EXERCISE PROMPT: Write out the full set of records exactly. Any pictures in them do not belong in the copy.
** Opening MATERIAL PROVIDED block **
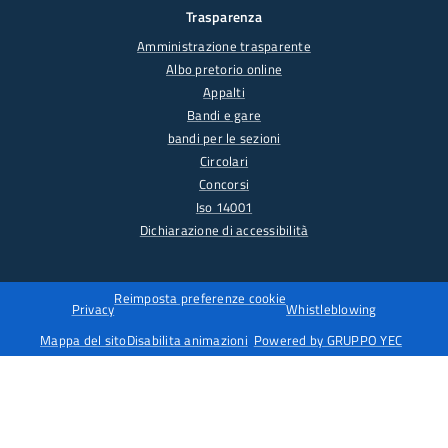
Trasparenza
Amministrazione trasparente
Albo pretorio online
Appalti
Bandi e gare
bandi per le sezioni
Circolari
Concorsi
Iso 14001
Dichiarazione di accessibilità
Reimposta preferenze cookie
Privacy
Whistleblowing
Mappa del sito
Disabilita animazioni
Powered by GRUPPO YEC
** Closing MATERIAL PROVIDED block **
ANSWER FOR THIS EXERCISE:
Trasparenza
Amministrazione trasparente
Albo pretorio online
Appalti
Bandi e gare
bandi per le sezioni
Circolari
Concorsi
Iso 14001
Dichiarazione di accessibilità
Reimposta preferenze cookie
Privacy
Whistleblowing
Mappa del sito
Disabilita animazioni
Powered by GRUPPO YEC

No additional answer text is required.